In that moonlight at highest tide, each purpose-driven whore drives onto the shore; their broke-down chariots of chalk-cliffed lips wheel and whine, lines of white lace taking from the latest sighting of something cryptic tightening the chaste belt of asteroids above them into a wanting their tossed innocence once gave them. Solitude and abandonment transgress boundaries wide as precipices and each daughter crawls inside herself, uncertain if she has to go on farther to get away from it: the loneliness of immortality, the sting of disease distancing each heart from each mind. “If only forever lasted a night.”
As above them so below them, in a minute of pausing, the beacon of a single star winks at one, but she withholds its blaze from all of them; her sisters calling, but she goes on swimming, certain heaven must have an embassy on the ocean’s bottom, that she must be someone, not just entertainment. A hypothetical shell calling her to fill it with truth somehow and the moon laughing, sings of lost love, lost luxury, lost lines of poetry even Titans weep over, each verse a flame no longer yearned for—past particles no one burns for; past parties no one participates in anymore.
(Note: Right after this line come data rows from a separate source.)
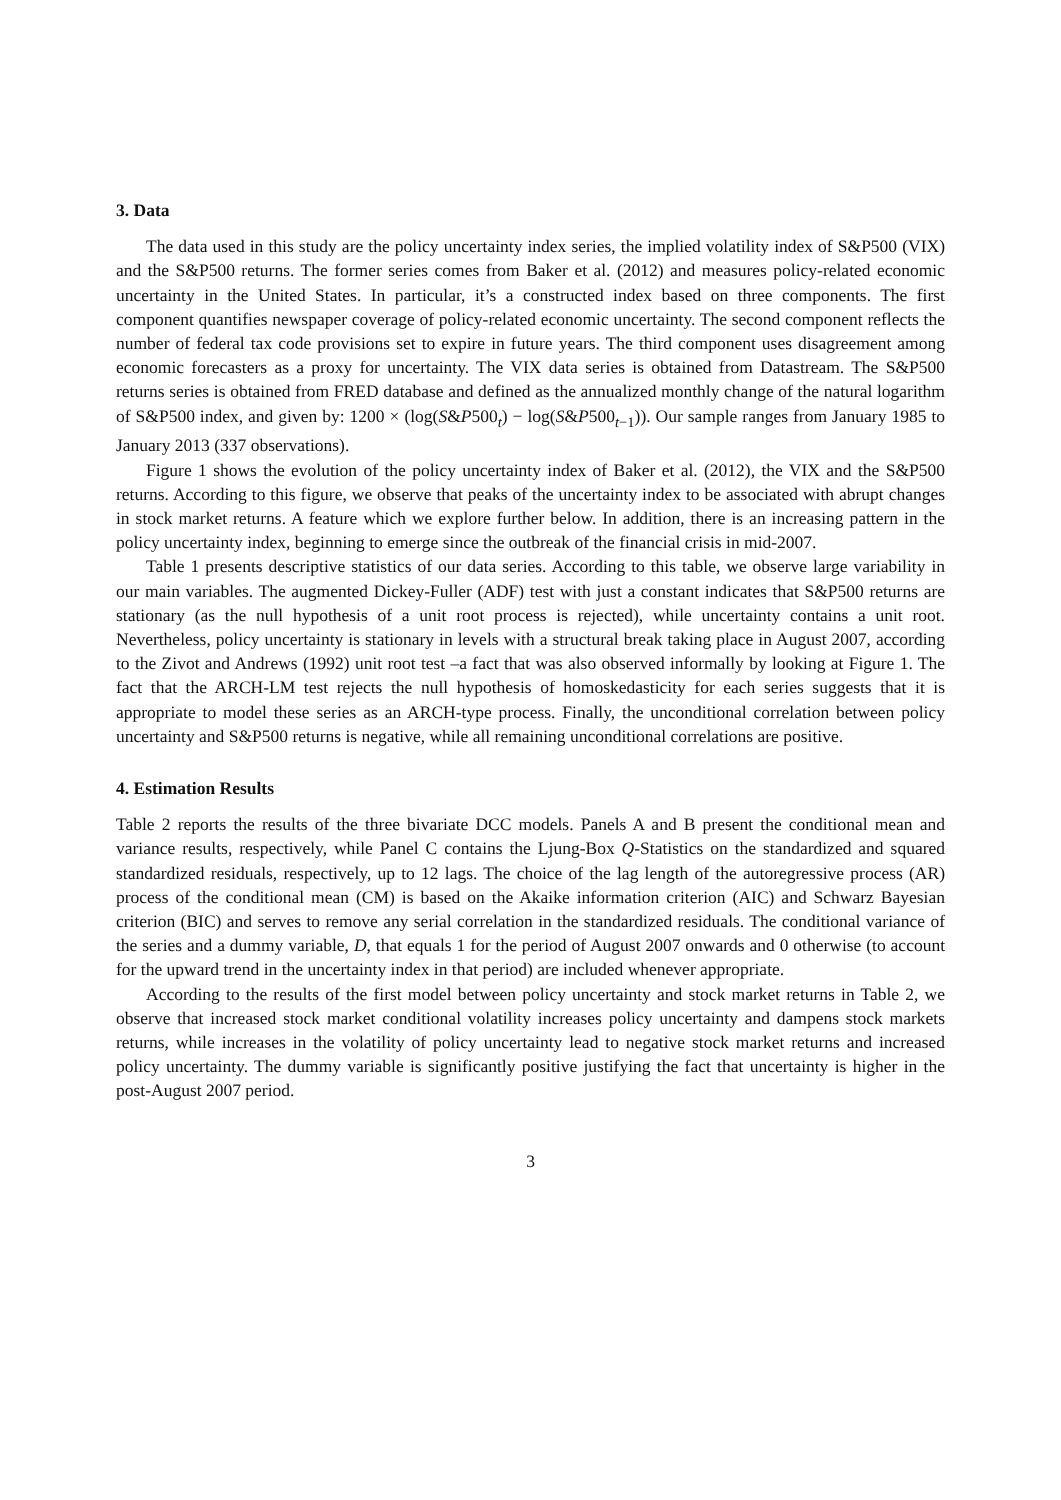3. Data
The data used in this study are the policy uncertainty index series, the implied volatility index of S&P500 (VIX) and the S&P500 returns. The former series comes from Baker et al. (2012) and measures policy-related economic uncertainty in the United States. In particular, it’s a constructed index based on three components. The first component quantifies newspaper coverage of policy-related economic uncertainty. The second component reflects the number of federal tax code provisions set to expire in future years. The third component uses disagreement among economic forecasters as a proxy for uncertainty. The VIX data series is obtained from Datastream. The S&P500 returns series is obtained from FRED database and defined as the annualized monthly change of the natural logarithm of S&P500 index, and given by: 1200 × (log(S&P500<sub>t</sub>) − log(S&P500<sub>t−1</sub>)). Our sample ranges from January 1985 to January 2013 (337 observations).
Figure 1 shows the evolution of the policy uncertainty index of Baker et al. (2012), the VIX and the S&P500 returns. According to this figure, we observe that peaks of the uncertainty index to be associated with abrupt changes in stock market returns. A feature which we explore further below. In addition, there is an increasing pattern in the policy uncertainty index, beginning to emerge since the outbreak of the financial crisis in mid-2007.
Table 1 presents descriptive statistics of our data series. According to this table, we observe large variability in our main variables. The augmented Dickey-Fuller (ADF) test with just a constant indicates that S&P500 returns are stationary (as the null hypothesis of a unit root process is rejected), while uncertainty contains a unit root. Nevertheless, policy uncertainty is stationary in levels with a structural break taking place in August 2007, according to the Zivot and Andrews (1992) unit root test –a fact that was also observed informally by looking at Figure 1. The fact that the ARCH-LM test rejects the null hypothesis of homoskedasticity for each series suggests that it is appropriate to model these series as an ARCH-type process. Finally, the unconditional correlation between policy uncertainty and S&P500 returns is negative, while all remaining unconditional correlations are positive.
4. Estimation Results
Table 2 reports the results of the three bivariate DCC models. Panels A and B present the conditional mean and variance results, respectively, while Panel C contains the Ljung-Box Q-Statistics on the standardized and squared standardized residuals, respectively, up to 12 lags. The choice of the lag length of the autoregressive process (AR) process of the conditional mean (CM) is based on the Akaike information criterion (AIC) and Schwarz Bayesian criterion (BIC) and serves to remove any serial correlation in the standardized residuals. The conditional variance of the series and a dummy variable, D, that equals 1 for the period of August 2007 onwards and 0 otherwise (to account for the upward trend in the uncertainty index in that period) are included whenever appropriate.
According to the results of the first model between policy uncertainty and stock market returns in Table 2, we observe that increased stock market conditional volatility increases policy uncertainty and dampens stock markets returns, while increases in the volatility of policy uncertainty lead to negative stock market returns and increased policy uncertainty. The dummy variable is significantly positive justifying the fact that uncertainty is higher in the post-August 2007 period.
3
Shattered thoughts line the beach at sunrise, and surfacing with silent and selfsame ill ease, you will glance over, and see me, and seem relieved. Our want of shame will make climbing to sobriety all the tamer if we get to it before noon, and ponder not where our nude toes have walked; if we choose not to speak, and accept that love is a thing about which we of the night, in the anguish of day, cannot talk.
Over the waste of waters like a veil, no light in heaven but the beacon of a single star, come now; let me tell you of us; you and I, alone in a crowd of constellations clueless about who they are. We are the heroes whose parts do not shine; machines not at all oiled, but sublime. Two kindred tossed in a torrent of time spaced by punctuating patrons paying respect as they find beauty in the mire, peeling off our shine. Cathedrals happen, verbs more than things; moments, those spires of experience we chill in our hearts, the coldest marble rolling to a stop, screeching at our feet—every passage into an unknown bedroom a prayer sent up into heaven; the low-lying reliance upon generosity buying us—our kind—some finery, some time until our sins collide. Let me heal you from the inside.
Feel never disgrace, and know I am with you in the quest we have made, and every night make, through these streets wet like veins with what wealth I tried to guide you to. Come now, come move with me onto the other side of the moon; dressed in blue like a bruise, we will be free to fail and fall as we choose, and be whomever the gods feared we might become, and let us prove that even in the dark, love is enough to move planets, conquering all. Has the conquest taught you enough? Take pause to collect all that has passed and tell me what feels right, what you emerged with after last night. We will share the loss; we will share the loss of our darkness and give off light.
__________
1Lord Byron, Don Juan, Canto II, stanza 22, lines 169–170; written during Carnevale at Venice, the annual debauchery of which he frequented, Byron there met Teresa, Contessa Guiccioli; the married woman he called his “final attachment,” ending his notorious promiscuity. In Italy, Byron’s work reached its caustic zenith, incisively attacking Britain’s monarchy, church, and society; his lyrics markedly introspective, depicting conflict between his heart’s desires and sexual mores. London: Printed by Thomas Davison, Whitefriars [for John Murray], 1819; page 130.